Computer Vision and Pattern Recognition,Artificial Intelligence,Computation and Language,Machine Learning
What problem does this paper attempt to address?
### What problem does this paper attempt to solve?
This paper aims to solve the problem of visual token redundancy in Vision - Language Models (VLMs). Specifically:
1. **High computational cost due to long visual tokens**: In recent years, increasing the length of visual tokens to improve the performance of VLMs has become a trend. For example, in LLaVA - 1.5, the number of visual tokens is 576, while in LLaVA - NeXT, a 672x672 image will generate more than 2,880 visual tokens. This makes the number of visual tokens far exceed the number of text tokens, resulting in significant computational and memory consumption.
2. **Visual token redundancy**: By analyzing the visual tokens generated by widely - used visual encoders such as CLIP and SigLIP, the authors found that most visual tokens receive very little attention, and only a few tokens contain a large amount of information. This means that the existing visual tokens have a large amount of redundancy. These redundancies not only increase the computational burden but may also affect the model's judgment as noise, leading to performance degradation.
### Solution
To address the above problems, the authors proposed the **VisionZip** method, whose main goals are:
- **Reduce visual token redundancy**: By selecting the most informative visual tokens, reduce the number of unnecessary tokens, thereby reducing computational and memory consumption.

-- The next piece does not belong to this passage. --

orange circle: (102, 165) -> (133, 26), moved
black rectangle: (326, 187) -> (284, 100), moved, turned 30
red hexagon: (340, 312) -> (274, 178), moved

- **Maintain or improve model performance**: While reducing the number of visual tokens, ensure that the model's performance does not significantly decline or even improves.
### Method overview
The specific implementation of VisionZip includes the following steps:
1. **Dominant Token Selection**: Based on the attention mechanism, select those visual tokens that receive the most attention. For models with CLS tokens (such as CLIP), use the attention scores of CLS tokens to identify key visual tokens; for models without CLS tokens (such as SigLIP), calculate the average attention received by each token from other tokens in the sequence.

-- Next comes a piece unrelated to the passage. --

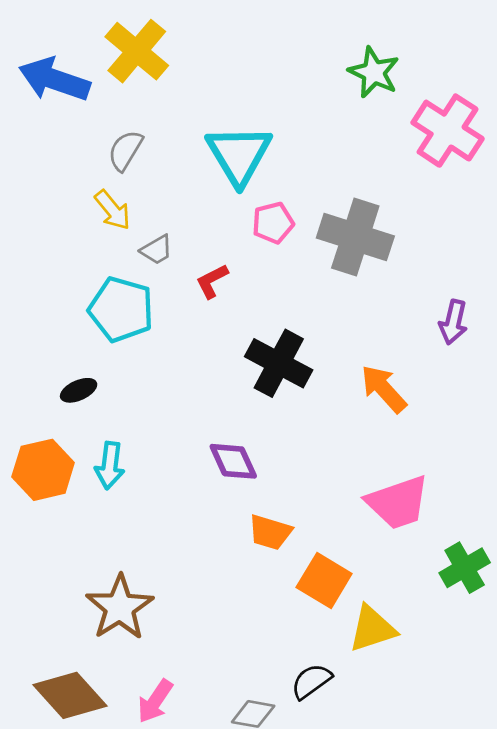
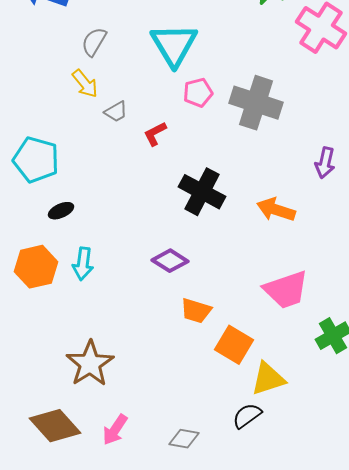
cyan pentagon: (121, 309) -> (36, 160), moved
orange arrow: (384, 389) -> (276, 210), turned -30
purple diamond: (233, 461) -> (170, 261), turned -33
black semicircle: (311, 681) -> (247, 416), moved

2. **Contextual Tokens Merging**: In order to retain small but potentially important information, merge the remaining tokens based on similarity to create more informative contextual tokens.

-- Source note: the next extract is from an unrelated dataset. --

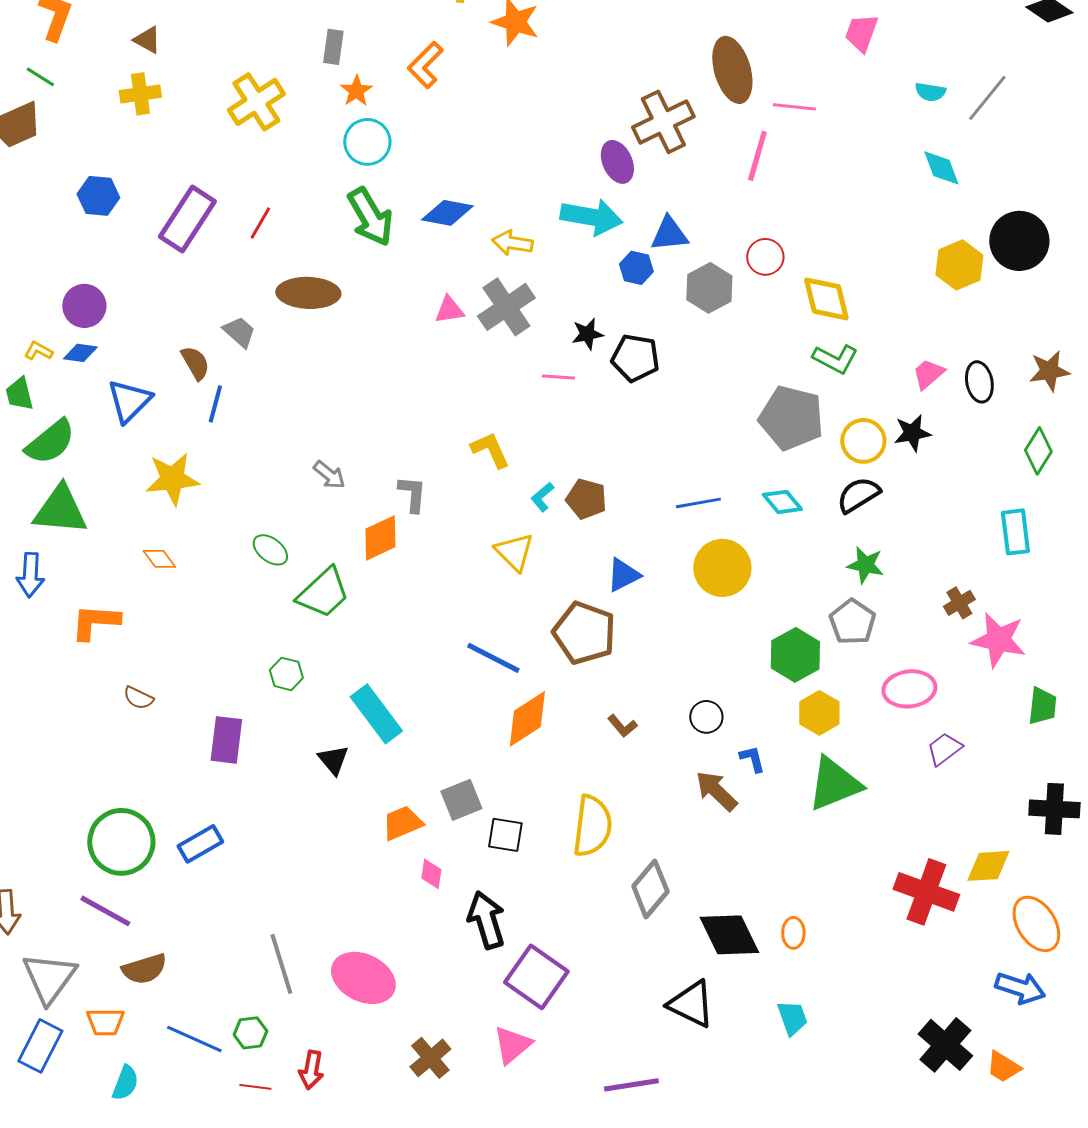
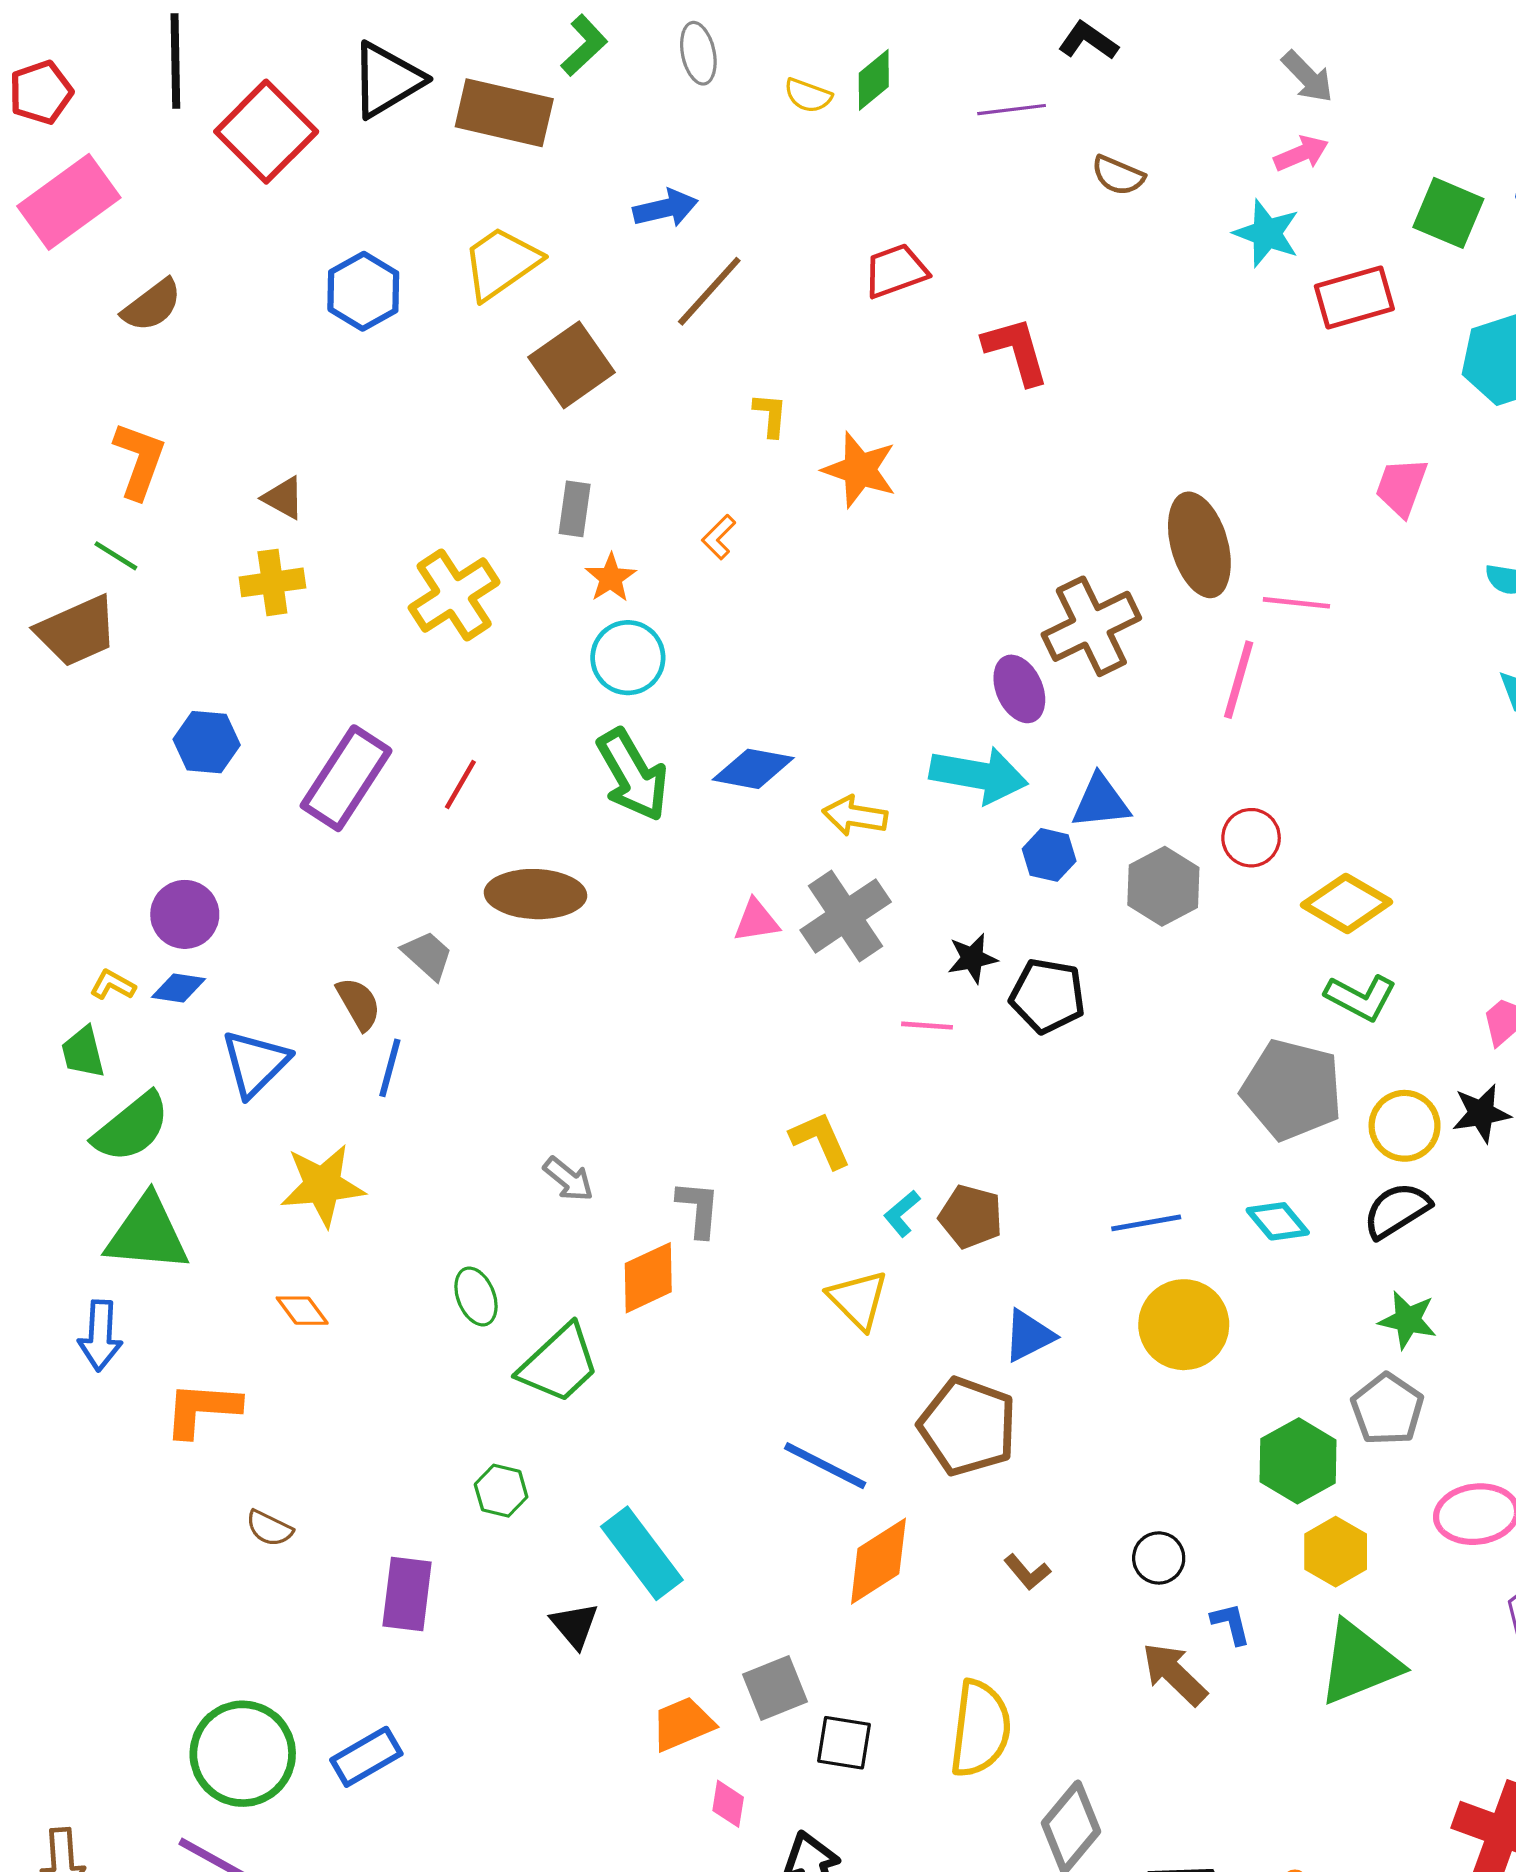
orange L-shape: (425, 65) -> (719, 537), size x0.6
yellow diamond: (826, 299) -> (1347, 903), turned -46
green ellipse: (270, 550) -> (476, 1296), turned 30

3. **Efficient Tuning**: Efficiently fine - tune the multimodal projection layer with minimal instruction - tuning data to enhance the alignment between the visual and language spaces, enabling the model to better adapt to the reduced number of visual tokens.
### Experimental results
The experimental results show that VisionZip significantly outperforms existing methods in multiple benchmark tests. Especially when reducing the number of visual tokens, it can still maintain or even improve the model performance. In addition, VisionZip can also significantly increase the inference speed, reduce the pre - filling time, and is suitable for multiple tasks, such as image and video understanding and multi - round conversations.
### Conclusion
By reducing visual token redundancy, VisionZip not only improves computational efficiency but also enhances the model's performance, proving that not all visual tokens are necessary in Vision - Language Models. This finding encourages the research community to pay more attention to extracting better visual features rather than simply increasing the token length.